| THE OHIO STATE UNIVERSITY | Winter Quarter 2008 |
| City and Regional Planning | Professor Philip A. Viton |
City and Regional Planning 870.03 — Forecasting and Simulation in Planning
_________________________________________________________________________________________
_________________________________________________________________________________________
| Credits: | 5 |
| Sequence No.: | 05069–4 |
| Meeting: | 259 Knowlton Hall |
| Time: | Tuesday 12:30–2:30 |
| Instructor’s Office: | 195 Knowlton Hall |
| Office Hours: | Tuesday/Thursday, 2:30–4:00 pm or by appointment |
| E-mail: | viton.1@osu.edu |
_________________________________________________________________________________________
_________________________________________________________________________________________
This course surveys some statistical methods of data analysis which are used to provide empirical answers to the sorts of questions planners raise. The emphasis of the course will be two-fold: on the methods themselves, and on assessing and understanding selected examples applying those methods. Many of the applications will be to economic questions, often the analysis of costs, benefits, and demand.

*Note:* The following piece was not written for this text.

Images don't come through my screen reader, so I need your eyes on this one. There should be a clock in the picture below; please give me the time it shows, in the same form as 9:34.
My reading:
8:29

Your course grade will be based entirely on a term paper. In this paper you must gather some data and perform an original analysis on them, with a view to answering some interesting question. It is important to be clear at the outset that the work you do must be original: a paper which just summarizes what someone else has done is not acceptable. Moreover, since this is the only requirement for the course, the paper must represent a significant effort on your part. In addition to doing the statistical analysis (“running the regression”) your paper must explicitly discuss the validity and applicability of the method you use.
The paper is due in my mailbox in Knowlton 200N by noon on the Monday of Exam Week.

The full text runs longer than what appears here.